Question 5: What Strategic Issues Does the Company Face?


The final analytical task is to zero in on the issues management needs to address in forming an effective strategic action plan. To
pinpoint issues for the company’s strategic action agenda, managers ought to consider the following strategic issues:
 Does the present strategy offer attractive defenses against the five competitive forces – particularly those that are
expected to intensify in strength?
 Should the present strategy be adjusted to better respond to the driving forces at work in the industry?
 Is the present strategy closely matched to the industry’s future key success factors?

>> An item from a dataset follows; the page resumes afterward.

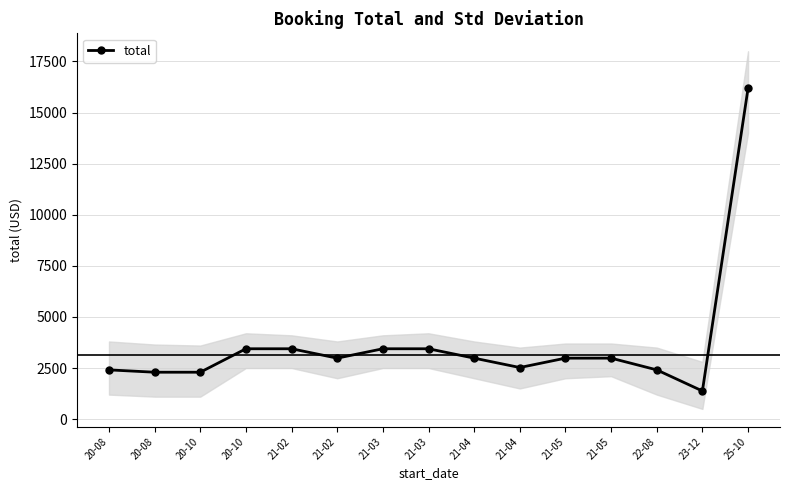

Rank the categories by value from highest to lowest.

25-10, 20-10, 21-02, 21-03, 21-03, 21-02, 21-04, 21-05, 21-05, 21-04, 20-08, 22-08, 20-08, 20-10, 23-12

 Does the present strategy adequately capitalize on the company’s resource strengths?
 Which of the company’s opportunities merit top priority? Which should be given lowest priority? Which are best
suited to the company’s resource strengths and capabilities?
 What does the company need to do to correct its resource weaknesses and to protect against external threats?
 To what extent is the company vulnerable to the competitive efforts of one or more rivals and what can be done
to reduce this vulnerability?
 Does the company possess competitive advantage or must it work to offset competitive disadvantage?
 Where are the strong spots and weak spots in the present strategy?
 Are additional actions needed to improve the company’s cost position, capitalize on emerging opportunities, and
strengthen the company’s competitive position?